Guaraní, and more specifically its primary variety known as Paraguayan Guaraní, (IPA: /ɡwɑrəˈniː/; local name avañe'ẽ [aʋaɲẽˈʔẽ]), is an indigenous language of South America that belongs to the Tupí-Guaraní subfamily of the Tupian languages. It is one of the official languages of Paraguay (along with Spanish), where it is spoken by 94% of the population. It is also spoken by indigenous communities in neighbouring countries, including parts of northern Argentina, eastern Bolivia and southwestern Brazil. It is also treated as a second official language of the Argentine provinces of Corrientes and Misiones.

It includes a number of "dialects" now generally classified as distinct languages: Chiripá, Eastern Bolivian or Western Argentine Guaraní, Mbyá Guaraní, Paraguayan Guaraní, etc.
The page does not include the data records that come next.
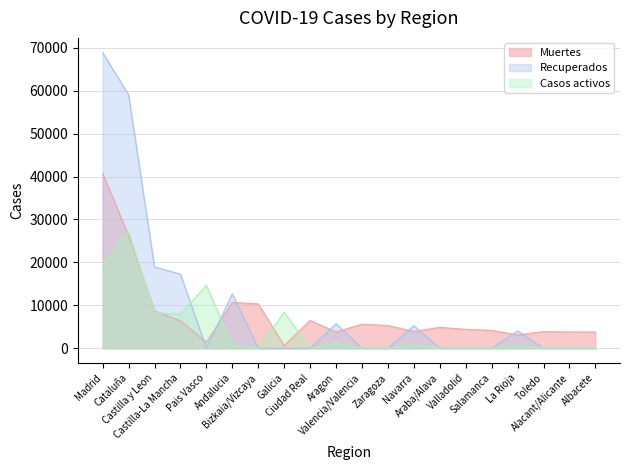

Where is the first local maximum for Muertes?

Andalucia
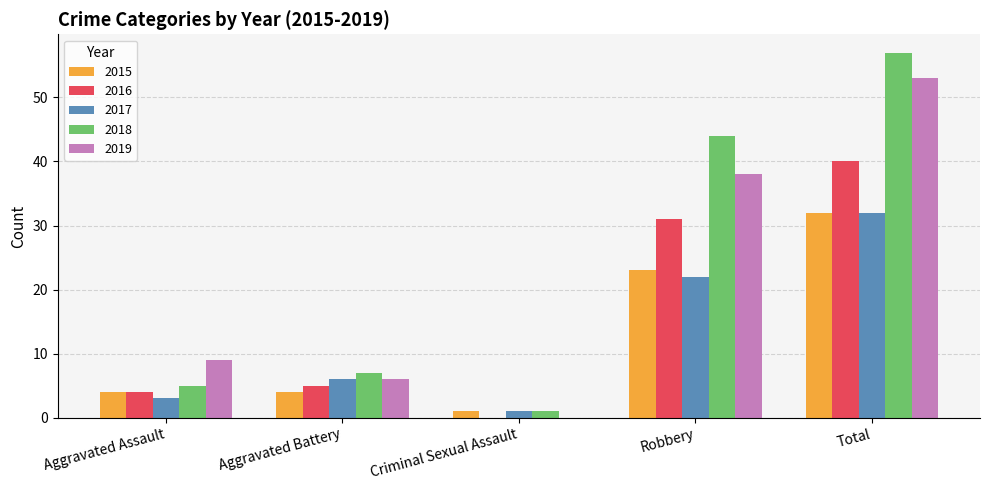

The 2019 series shows 12 at Total. True or false?

False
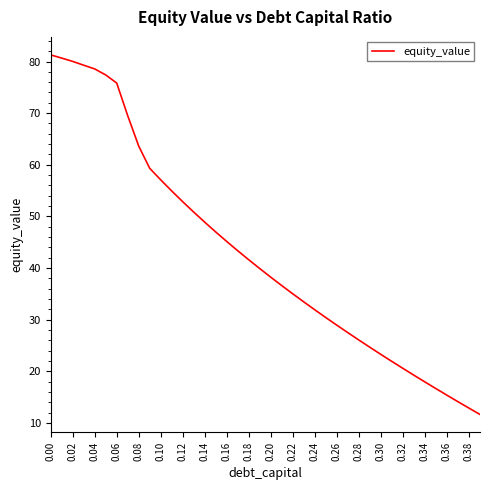

What is the minimum value shown in the chart?

11.6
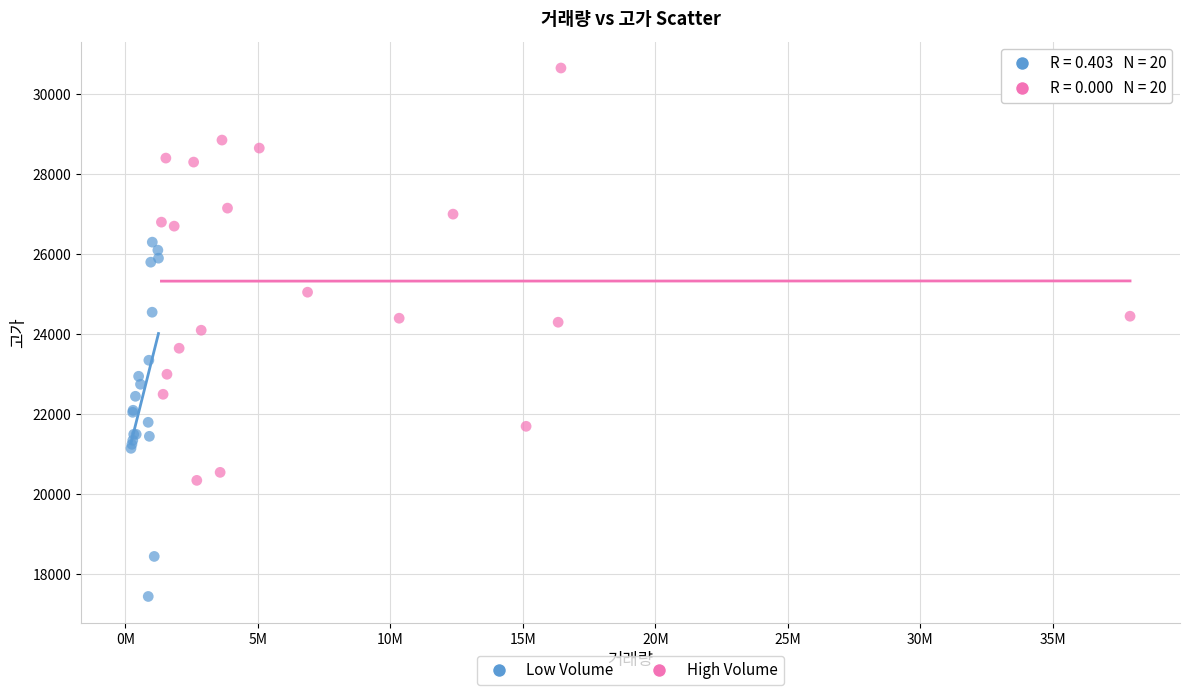

Which series contains the lowest Y value?

Low Volume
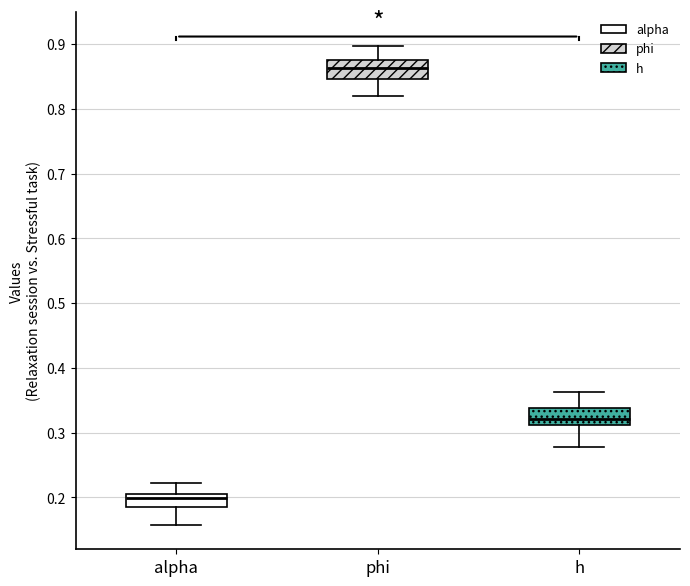

Which box has the lowest median line?

alpha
Of these, Paraguayan Guaraní is by far the most important variety and it is often referred to simply as Guaraní.

Guaraní is the only indigenous language of the Americas whose overwhelming majority of speakers are non-indigenous people. This is an anomaly in the Americas where language shift towards more prestigious official languages (in this case, Spanish) has otherwise been a nearly universal cultural and identity marker of mestizos (people of mixed Spanish and Amerindian ancestry), and also of culturally assimilated, upwardly-mobile Amerindian people.

Jesuit priest Antonio Ruiz de Montoya, who wrote a book called Tesoro de la lengua guaraní ("The Treasure of the Guaraní Language"), described Guaraní as a language "so copious and elegant that it can compete with the most famous [of languages]."